30 Jahre deutsche Einheit - alles in Butter? Offenbar
wohl nicht! Denn der Jahresbericht der Bundesregierung zur Deutschen
Einheit attestiert zwar eine steigende Wirtschaftsleistung in den
Ostländern, gleichzeitig weist er aber
auch nach wie vor einen deutlichen Rückstand zum Westen aus. Verfügbare
Jahreseinkommen der Menschen in den Ostländern sind deutlich hinter
denen des Westens zurück.
Der Beauftragte der Bundesregierung bescheinigt im Osten einen starken Hang zum Rechtsextremismus. Er sieht darin demokratiegefährdende Tendenzen. Damit sind die Phantasten eindeutig widerlegt, die damals mit der Wende und Wiedervereinigung in drei Jahren blühende Felder im Osten sahen. Skeptiker warnten schon damals, dass das Zusammenwachsen genauso lange andauern wird, wie die Teilung währte – also 40 Jahre!
Woran liegt´s, dass wir uns so schwer tun, wieder ein Volk zu werden? Waren die Schmähungen und Herabwürdigungen der Besserwessis damals zu groß, um zu verzeihen und sich die Hand zu reichen? War der Grundsatz „Go East – und füll´ Dir die Taschen“ einfach zu würdelos, um zusammen zu finden?
Ich habe oft den Eindruck, dass es uns Deutschen an einem breiten Grundkonsenz in der Gesamtgesellschaft fehlt, wie wir miteinander leben wollen und was uns allen gemeinsam wichtig ist! Die skandinavischen Länder scheinen mir da ein gutes Vorbild zu sein.
Aber fangen wir bei mir selbst an. In meinem Dienstzimmer im Lüchower Kreishaus hängen einige Bilder, die jedes für sich symbolisch stehen für die Dinge, die mir in unserem Land wichtig sind. Das erste Symbol besteht aus zwei Bildern. Eines ist weltbekannt geworden, es zeigt in schwarz / weiß den jungen Polizisten Conrad Schumann der Volkspolizei – Bereitschaften bei seinem beherzten Sprung über den Stacheldraht 1961. Das zweite Bild zeigt im November 1989 fröhlich feiernde Menschen auf der Mauer vor dem Brandenburger Tor in Berlin. Beide stehen für mich als Symbol für Frieden und Freiheit!
Das nächste Bild zeigt das Reichstagsgebäude in Berlin mit schwarz-rot-goldener Flagge davor – also unseren heutigen Deutschen Bundestag. Dieses Bild steht für mich für Demokratie und Rechtstaatlichkeit.
Das nächste Bild ist ein schönes Poster, das das Innere der Herzogin Anna Amalia Bibliothek in Weimar zeigt. Für mich ein Symbol für unsere Bildung und Wissenschaft.

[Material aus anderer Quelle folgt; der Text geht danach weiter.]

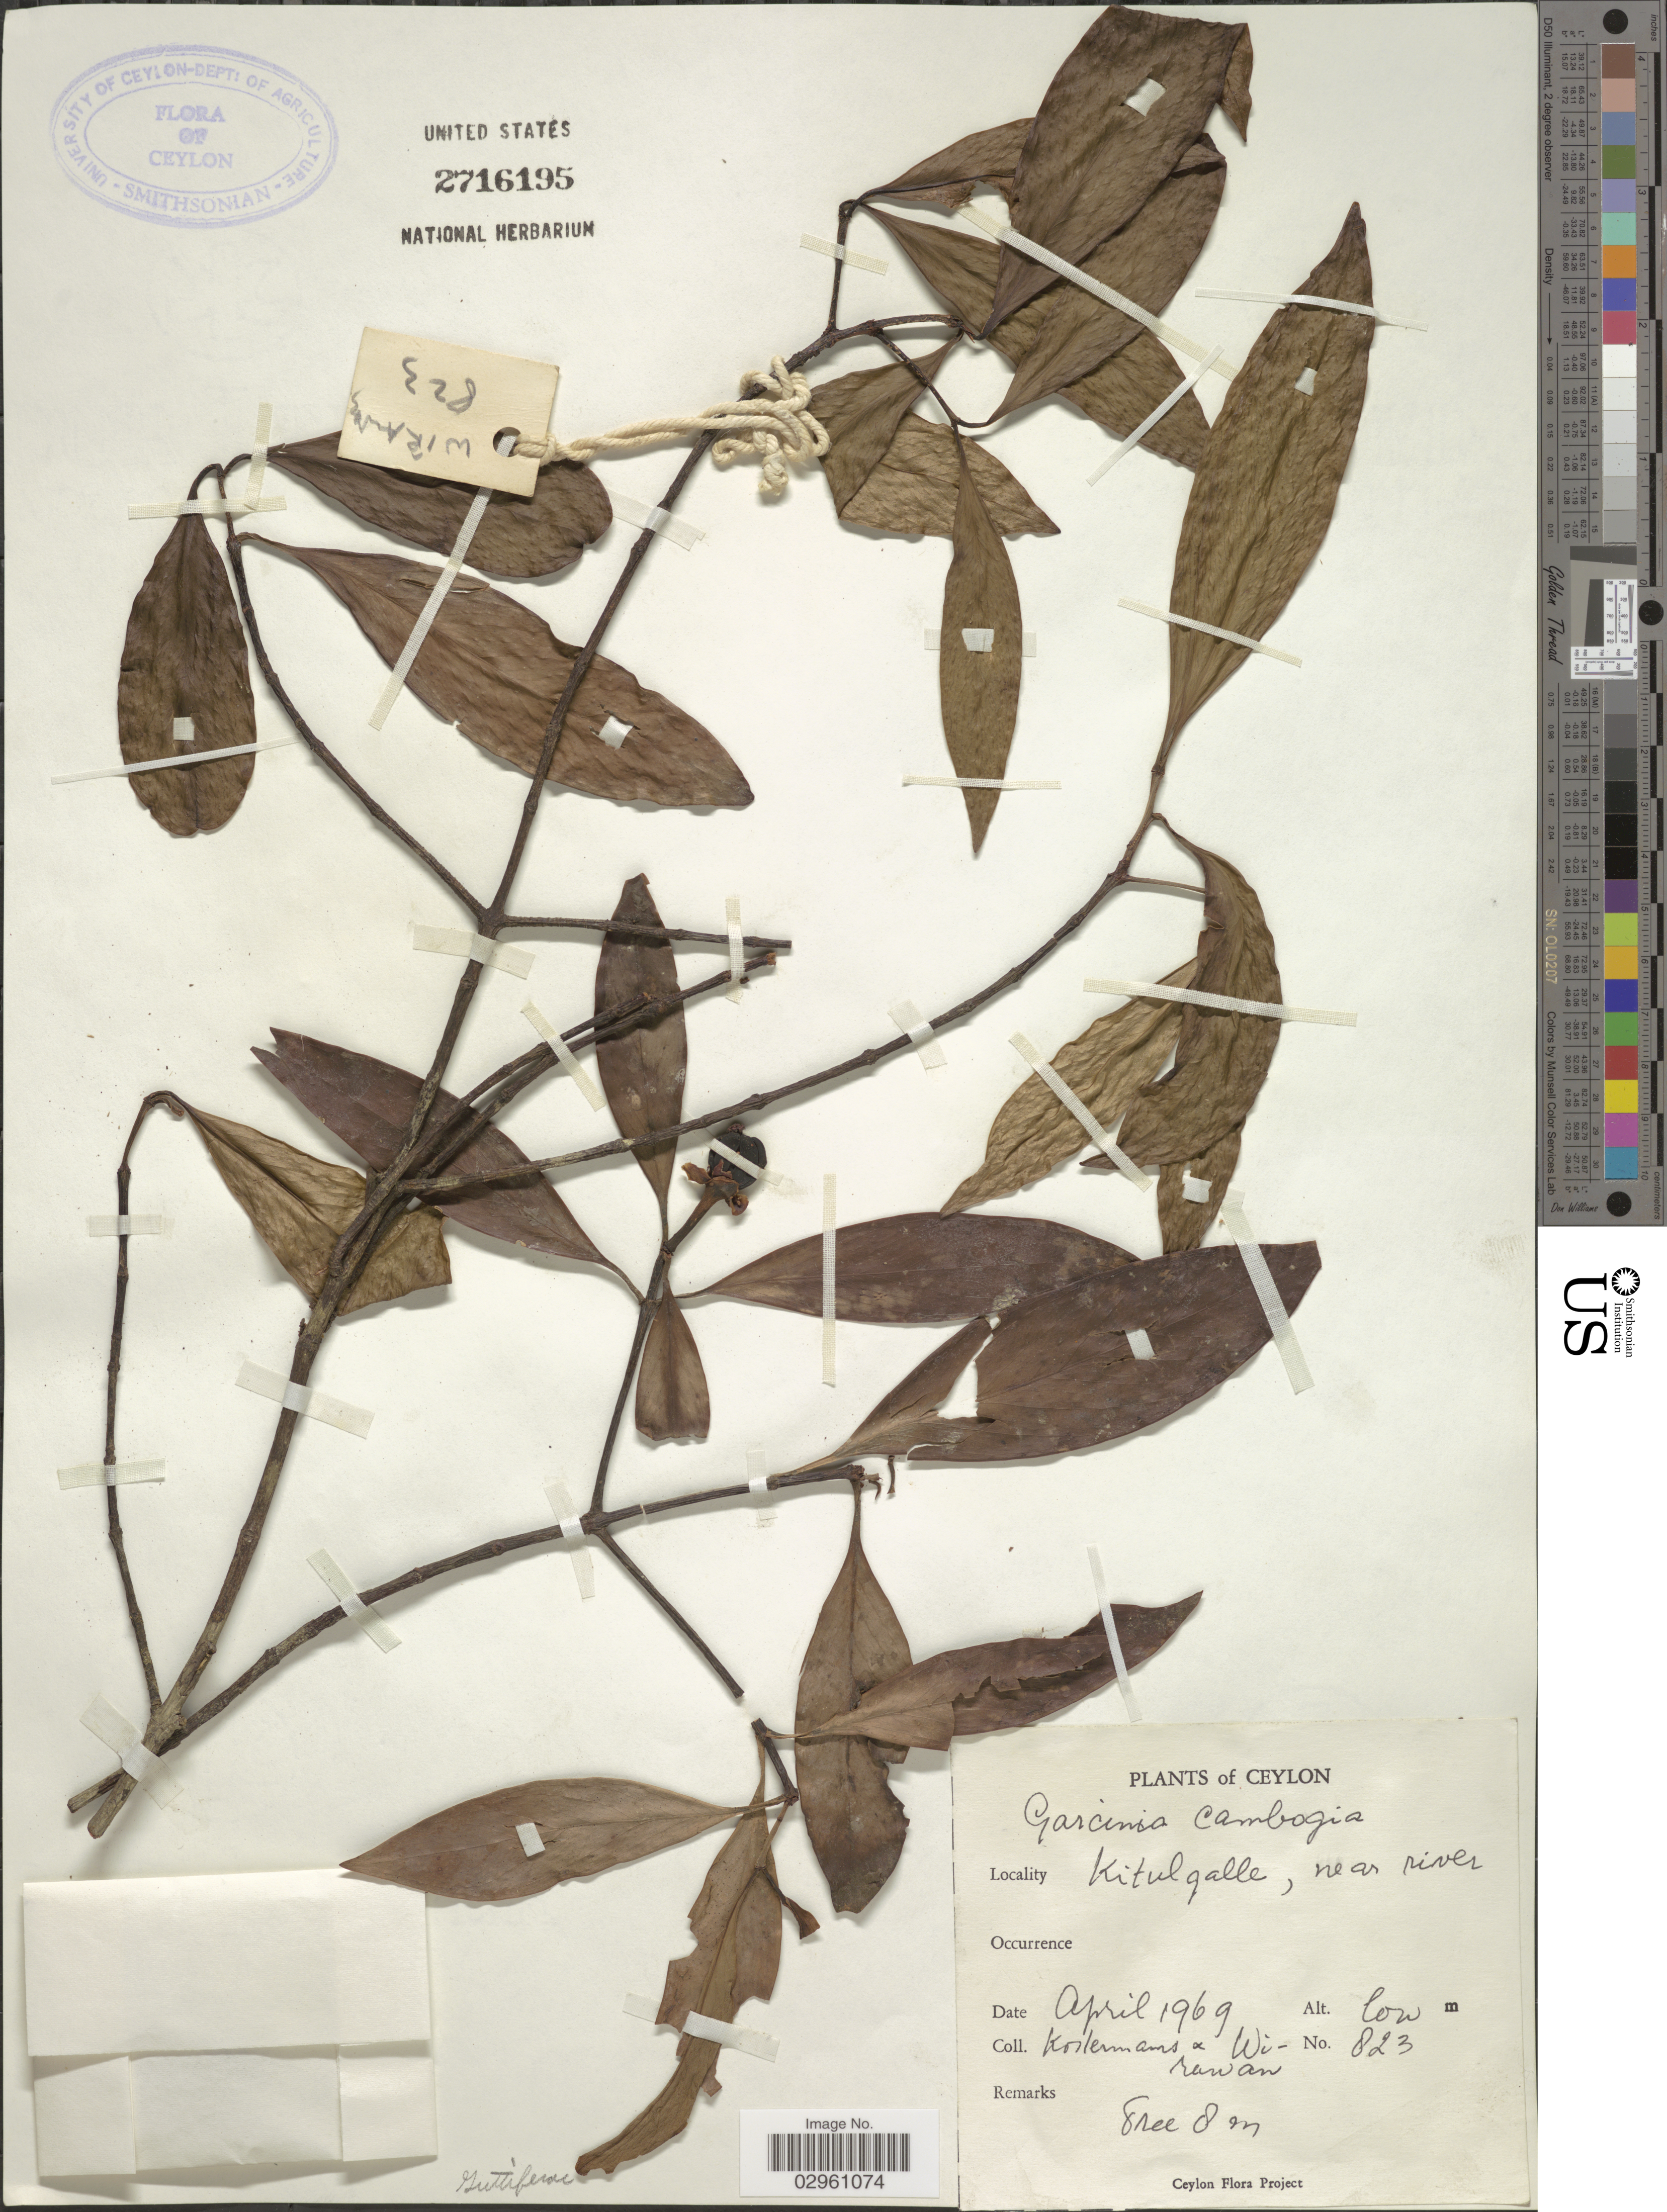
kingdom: Plantae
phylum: Tracheophyta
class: Magnoliopsida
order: Malpighiales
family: Clusiaceae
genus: Garcinia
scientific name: Garcinia cambogia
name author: Desr.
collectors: Kostermans & -. Wirawan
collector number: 823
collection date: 1969-04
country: Sri Lanka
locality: Ceylon. Kitulgalle, near river.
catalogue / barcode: US 2716195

Und das letzte Bild ist ein Poster in Originalgröße der „Berliner Straßenszene“ des Expressionisten Ernst Ludwig Kirchner. Es steht für mich für die reichhaltige Kultur in unserem Lande!
Wenn
wir uns den damaligen Skeptikern anschließen, dann hätten wir jetzt
noch 10 Jahre, um wirklich wieder eins zu werden. Beginnen wir also in
gesamter Gesellschaft damit, in breitem
Konsens die Dinge zu definieren, die uns allen gemeinsam für unser
Zusammenleben in unserem schönen Land wichtig sind und an die wir uns
alle halten wollen.
Wenn wir dann zu meinen genannten Symbolen noch
Würde, Toleranz und Respekt voreinander hinzu geben,
dann ist mir nicht bange, dass wir es noch schaffen, nach der deutschen
Teilung mit den vielen unterschiedlichen gesellschaftlichen
Entwicklungen hüben wie drüben wieder eine staatliche Gemeinschaft zu
werden.
Und an dieser Stelle fällt es uns nun wie Schuppen von den Augen: das alles steht bereits in unserem Grundgesetz! – nur haben wir es offenbar mit der Wende und Deutschen Einheit versäumt, uns die Werte und Normen des Grundgesetzes zusammen mit den Schwestern und Brüdern aus der ehemaligen DDR erneut zu erarbeiten. Und offenbar nehmen wir alle uns dieses Grundgesetz viel zu selten zur Hand um uns seiner wunderbaren Inhalte zu erinnern und danach zu leben!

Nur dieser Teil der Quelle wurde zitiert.